Ladies in formal attire sitting around a conference table

Fern holding a session at her business, Career Sisters, where she coaches women looking to advance their careers.

“PEL afforded me, number one, the opportunity to be around other students who were also doing life with me,” Fern says.

Now a mother of four—ages 4, 7, 12, and 26—Fern says she is thrilled to be an example of what it looks like to succeed as a Black woman, not only for her kids but for the women she mentors through her business.

“Modeling this in front of my kids, they feel as though they can do anything—that matters, right?” she says. “They don’t need to think, ‘I’m going to go work for somebody.’ They think, ‘I’m starting my own business.’”

Fern said she started to think that way herself when she found out she was expecting her only daughter—her youngest, Maya. She was in the midst of a career transition after holding a vice president of finance title and was struggling with what to do next.

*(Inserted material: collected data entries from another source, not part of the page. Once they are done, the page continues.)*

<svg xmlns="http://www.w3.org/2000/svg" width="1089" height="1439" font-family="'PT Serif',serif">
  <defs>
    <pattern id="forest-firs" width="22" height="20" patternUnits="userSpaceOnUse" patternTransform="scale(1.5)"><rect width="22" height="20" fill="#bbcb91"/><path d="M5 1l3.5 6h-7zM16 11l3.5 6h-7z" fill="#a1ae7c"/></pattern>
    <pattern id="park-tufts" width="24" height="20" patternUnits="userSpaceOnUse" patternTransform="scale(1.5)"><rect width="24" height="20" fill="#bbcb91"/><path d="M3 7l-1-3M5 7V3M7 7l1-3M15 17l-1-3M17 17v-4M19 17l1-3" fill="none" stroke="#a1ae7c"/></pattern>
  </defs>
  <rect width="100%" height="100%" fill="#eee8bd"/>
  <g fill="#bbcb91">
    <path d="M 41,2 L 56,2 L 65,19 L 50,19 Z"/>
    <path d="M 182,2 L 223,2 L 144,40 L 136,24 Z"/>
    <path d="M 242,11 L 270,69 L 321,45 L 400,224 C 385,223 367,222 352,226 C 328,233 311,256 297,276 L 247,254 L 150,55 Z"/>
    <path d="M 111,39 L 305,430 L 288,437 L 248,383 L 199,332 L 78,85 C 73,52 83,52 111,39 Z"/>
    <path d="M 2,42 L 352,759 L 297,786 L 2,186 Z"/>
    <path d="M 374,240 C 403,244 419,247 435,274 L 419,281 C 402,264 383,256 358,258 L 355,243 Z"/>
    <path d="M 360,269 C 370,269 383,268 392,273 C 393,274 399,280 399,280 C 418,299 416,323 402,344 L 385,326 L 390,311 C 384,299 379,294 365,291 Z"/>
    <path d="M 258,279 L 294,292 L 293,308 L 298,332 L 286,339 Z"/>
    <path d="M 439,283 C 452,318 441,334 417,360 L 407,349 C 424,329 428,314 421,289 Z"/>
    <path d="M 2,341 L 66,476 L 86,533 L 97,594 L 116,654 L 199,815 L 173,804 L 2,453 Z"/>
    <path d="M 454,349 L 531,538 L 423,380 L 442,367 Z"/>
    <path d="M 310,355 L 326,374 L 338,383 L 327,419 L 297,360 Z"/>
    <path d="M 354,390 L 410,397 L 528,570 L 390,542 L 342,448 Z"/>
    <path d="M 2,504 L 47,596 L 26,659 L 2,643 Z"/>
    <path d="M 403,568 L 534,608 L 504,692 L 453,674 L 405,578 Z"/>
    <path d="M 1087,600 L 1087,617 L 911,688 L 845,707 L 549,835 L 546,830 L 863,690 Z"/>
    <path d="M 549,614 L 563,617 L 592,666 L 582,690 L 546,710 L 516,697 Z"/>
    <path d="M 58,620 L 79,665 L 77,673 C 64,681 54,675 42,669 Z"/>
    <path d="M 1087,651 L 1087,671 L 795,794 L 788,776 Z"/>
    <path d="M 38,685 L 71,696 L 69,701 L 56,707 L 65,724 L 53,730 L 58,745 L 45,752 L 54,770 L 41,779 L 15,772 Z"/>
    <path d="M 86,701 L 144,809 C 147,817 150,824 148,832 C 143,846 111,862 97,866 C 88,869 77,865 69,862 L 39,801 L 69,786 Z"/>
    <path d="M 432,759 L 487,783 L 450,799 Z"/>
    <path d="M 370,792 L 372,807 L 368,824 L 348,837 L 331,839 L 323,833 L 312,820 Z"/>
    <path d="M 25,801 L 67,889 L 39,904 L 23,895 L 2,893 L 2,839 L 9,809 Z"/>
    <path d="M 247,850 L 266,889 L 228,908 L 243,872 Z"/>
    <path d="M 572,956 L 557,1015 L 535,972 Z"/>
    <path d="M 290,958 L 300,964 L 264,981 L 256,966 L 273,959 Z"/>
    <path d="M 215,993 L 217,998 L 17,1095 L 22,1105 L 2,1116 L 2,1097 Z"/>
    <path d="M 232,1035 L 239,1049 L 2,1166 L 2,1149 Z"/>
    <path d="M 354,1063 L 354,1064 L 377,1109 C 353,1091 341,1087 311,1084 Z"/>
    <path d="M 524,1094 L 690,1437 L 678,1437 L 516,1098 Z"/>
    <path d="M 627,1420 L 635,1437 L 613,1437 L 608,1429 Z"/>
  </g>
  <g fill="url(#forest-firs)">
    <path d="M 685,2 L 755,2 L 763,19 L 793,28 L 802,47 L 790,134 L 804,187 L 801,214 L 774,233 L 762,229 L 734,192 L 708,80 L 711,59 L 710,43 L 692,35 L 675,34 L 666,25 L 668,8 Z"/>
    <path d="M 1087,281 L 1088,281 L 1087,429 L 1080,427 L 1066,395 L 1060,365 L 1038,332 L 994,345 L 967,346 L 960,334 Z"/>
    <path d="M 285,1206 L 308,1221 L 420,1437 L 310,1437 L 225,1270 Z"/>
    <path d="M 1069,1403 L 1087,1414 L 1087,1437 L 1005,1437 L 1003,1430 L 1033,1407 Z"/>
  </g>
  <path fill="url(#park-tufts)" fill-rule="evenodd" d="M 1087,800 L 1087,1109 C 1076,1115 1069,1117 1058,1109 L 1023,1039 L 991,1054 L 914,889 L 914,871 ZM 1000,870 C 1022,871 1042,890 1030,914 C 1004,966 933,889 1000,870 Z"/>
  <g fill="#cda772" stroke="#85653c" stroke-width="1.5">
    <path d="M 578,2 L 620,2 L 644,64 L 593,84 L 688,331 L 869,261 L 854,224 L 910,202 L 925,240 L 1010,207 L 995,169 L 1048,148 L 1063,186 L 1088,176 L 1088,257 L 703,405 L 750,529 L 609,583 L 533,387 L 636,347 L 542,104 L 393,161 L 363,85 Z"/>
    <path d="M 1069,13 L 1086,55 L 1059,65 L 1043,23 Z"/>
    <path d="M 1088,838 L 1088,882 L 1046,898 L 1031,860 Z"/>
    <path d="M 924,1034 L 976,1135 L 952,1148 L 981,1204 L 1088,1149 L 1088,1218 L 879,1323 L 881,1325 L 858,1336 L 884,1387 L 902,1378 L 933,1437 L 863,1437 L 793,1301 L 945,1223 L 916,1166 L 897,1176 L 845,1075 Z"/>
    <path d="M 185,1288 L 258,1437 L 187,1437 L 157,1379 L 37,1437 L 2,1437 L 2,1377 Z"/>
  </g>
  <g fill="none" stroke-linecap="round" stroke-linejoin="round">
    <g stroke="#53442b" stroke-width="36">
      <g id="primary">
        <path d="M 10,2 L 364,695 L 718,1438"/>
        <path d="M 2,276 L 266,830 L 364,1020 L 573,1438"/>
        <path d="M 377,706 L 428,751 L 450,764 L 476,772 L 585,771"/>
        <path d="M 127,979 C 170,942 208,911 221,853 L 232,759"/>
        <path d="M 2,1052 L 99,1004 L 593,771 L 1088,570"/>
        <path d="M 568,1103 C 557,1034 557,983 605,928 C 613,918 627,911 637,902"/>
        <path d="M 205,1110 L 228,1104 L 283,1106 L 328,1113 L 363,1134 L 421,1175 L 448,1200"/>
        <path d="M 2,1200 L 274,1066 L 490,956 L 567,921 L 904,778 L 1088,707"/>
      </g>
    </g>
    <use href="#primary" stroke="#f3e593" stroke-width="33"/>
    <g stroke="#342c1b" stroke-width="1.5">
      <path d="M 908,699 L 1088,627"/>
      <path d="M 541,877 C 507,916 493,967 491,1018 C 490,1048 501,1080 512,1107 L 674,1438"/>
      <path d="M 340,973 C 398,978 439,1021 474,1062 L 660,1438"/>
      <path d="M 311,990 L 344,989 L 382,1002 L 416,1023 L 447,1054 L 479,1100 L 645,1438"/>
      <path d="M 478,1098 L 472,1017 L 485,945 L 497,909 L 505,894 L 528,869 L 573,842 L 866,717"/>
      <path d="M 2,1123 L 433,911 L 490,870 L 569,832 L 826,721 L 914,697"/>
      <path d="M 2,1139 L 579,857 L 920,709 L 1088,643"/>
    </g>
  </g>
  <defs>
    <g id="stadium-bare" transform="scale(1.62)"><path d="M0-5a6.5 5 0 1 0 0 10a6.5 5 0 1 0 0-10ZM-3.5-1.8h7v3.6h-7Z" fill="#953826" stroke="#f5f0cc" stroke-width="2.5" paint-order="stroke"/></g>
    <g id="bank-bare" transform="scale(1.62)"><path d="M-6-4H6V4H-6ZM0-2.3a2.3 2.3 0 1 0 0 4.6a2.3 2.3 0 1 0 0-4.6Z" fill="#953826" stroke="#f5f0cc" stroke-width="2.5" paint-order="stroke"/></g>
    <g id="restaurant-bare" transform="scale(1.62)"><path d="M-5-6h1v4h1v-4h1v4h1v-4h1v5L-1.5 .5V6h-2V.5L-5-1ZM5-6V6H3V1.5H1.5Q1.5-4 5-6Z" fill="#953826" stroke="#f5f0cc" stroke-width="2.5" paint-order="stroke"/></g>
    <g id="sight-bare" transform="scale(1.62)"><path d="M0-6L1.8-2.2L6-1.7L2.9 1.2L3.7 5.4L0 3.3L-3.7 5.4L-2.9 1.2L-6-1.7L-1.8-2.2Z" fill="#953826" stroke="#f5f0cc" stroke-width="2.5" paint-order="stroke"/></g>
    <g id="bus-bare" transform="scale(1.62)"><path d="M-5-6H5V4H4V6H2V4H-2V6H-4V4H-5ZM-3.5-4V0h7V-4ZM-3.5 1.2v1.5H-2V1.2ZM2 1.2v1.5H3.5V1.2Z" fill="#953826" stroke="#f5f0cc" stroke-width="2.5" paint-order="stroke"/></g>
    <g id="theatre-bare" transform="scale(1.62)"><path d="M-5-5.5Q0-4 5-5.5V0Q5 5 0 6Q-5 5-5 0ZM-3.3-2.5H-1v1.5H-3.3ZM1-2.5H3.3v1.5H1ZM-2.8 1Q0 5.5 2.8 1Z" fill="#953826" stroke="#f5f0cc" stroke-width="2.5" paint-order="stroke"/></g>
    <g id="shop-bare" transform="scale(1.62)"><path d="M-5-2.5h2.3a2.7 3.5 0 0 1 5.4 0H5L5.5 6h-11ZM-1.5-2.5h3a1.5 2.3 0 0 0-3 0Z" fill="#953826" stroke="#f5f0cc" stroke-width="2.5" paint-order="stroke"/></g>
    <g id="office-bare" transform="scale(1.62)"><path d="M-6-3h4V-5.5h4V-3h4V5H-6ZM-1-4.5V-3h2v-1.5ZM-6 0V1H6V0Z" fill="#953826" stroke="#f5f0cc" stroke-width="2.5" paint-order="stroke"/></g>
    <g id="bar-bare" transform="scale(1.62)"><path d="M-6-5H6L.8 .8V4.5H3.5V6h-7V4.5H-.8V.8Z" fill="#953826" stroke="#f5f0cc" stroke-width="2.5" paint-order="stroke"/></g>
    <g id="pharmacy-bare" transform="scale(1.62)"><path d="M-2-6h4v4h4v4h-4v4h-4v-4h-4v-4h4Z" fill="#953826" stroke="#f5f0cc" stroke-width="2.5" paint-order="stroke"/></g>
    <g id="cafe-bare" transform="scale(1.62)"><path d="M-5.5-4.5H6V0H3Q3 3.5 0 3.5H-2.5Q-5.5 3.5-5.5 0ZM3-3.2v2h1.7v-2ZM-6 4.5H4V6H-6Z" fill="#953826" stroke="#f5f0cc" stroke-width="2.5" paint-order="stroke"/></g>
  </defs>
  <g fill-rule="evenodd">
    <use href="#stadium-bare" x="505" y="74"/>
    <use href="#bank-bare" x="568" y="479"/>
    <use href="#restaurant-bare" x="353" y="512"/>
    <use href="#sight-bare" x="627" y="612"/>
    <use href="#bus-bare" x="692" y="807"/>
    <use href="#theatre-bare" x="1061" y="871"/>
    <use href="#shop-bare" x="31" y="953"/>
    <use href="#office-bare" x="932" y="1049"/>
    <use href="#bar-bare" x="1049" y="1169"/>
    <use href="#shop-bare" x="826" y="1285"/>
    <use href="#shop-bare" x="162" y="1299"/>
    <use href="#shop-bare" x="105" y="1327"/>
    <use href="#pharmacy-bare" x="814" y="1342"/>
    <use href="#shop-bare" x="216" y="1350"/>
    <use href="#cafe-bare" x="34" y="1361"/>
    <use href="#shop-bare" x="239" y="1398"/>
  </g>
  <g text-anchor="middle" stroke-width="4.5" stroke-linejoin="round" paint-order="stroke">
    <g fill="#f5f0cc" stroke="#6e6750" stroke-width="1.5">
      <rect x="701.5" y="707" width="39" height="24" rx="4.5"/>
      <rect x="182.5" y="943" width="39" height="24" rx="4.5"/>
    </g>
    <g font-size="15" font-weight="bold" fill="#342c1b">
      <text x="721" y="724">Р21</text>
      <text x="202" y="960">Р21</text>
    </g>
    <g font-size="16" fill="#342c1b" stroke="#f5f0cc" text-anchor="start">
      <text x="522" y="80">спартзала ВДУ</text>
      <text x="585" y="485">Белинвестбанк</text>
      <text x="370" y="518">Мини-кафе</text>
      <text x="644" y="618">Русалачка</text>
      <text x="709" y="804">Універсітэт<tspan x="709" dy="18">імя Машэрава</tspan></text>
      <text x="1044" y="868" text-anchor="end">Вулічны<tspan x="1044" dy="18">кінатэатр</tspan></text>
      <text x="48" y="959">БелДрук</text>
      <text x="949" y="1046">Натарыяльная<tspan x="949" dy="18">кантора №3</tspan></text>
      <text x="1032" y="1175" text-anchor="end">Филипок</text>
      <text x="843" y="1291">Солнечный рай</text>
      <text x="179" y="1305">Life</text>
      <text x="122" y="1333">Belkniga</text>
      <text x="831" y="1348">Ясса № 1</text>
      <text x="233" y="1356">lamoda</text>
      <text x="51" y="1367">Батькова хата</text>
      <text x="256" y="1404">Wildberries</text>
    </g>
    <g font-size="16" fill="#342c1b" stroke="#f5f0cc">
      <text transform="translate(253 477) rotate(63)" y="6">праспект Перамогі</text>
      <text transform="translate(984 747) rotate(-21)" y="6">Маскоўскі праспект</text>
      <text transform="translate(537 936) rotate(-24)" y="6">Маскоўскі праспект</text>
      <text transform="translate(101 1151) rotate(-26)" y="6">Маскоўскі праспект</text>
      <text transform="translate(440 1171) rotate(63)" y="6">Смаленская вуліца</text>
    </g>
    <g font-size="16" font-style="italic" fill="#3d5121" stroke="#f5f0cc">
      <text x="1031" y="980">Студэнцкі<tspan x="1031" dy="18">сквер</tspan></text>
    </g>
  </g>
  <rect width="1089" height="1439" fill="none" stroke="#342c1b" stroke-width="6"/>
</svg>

Finding out she was expecting a daughter helped her hone in on her passion.

“I have to create an environment for women of color to coach them on how to navigate the career space,” she remembers realizing.

Now in the fourth year of her business, Fern sees Career Sisters as a business that can help all women leverage their experience to advance. She hopes the business will become, like PEL was for her, a space where women can do life together and receive guidance and wisdom from their peers.

“You don’t know what you don’t know,” Fern says. “But when you have it, you should share it.”

Graduate in cap, holding flowers with young son holding her degree

Fern at Commencement with her eldest son, Daniel.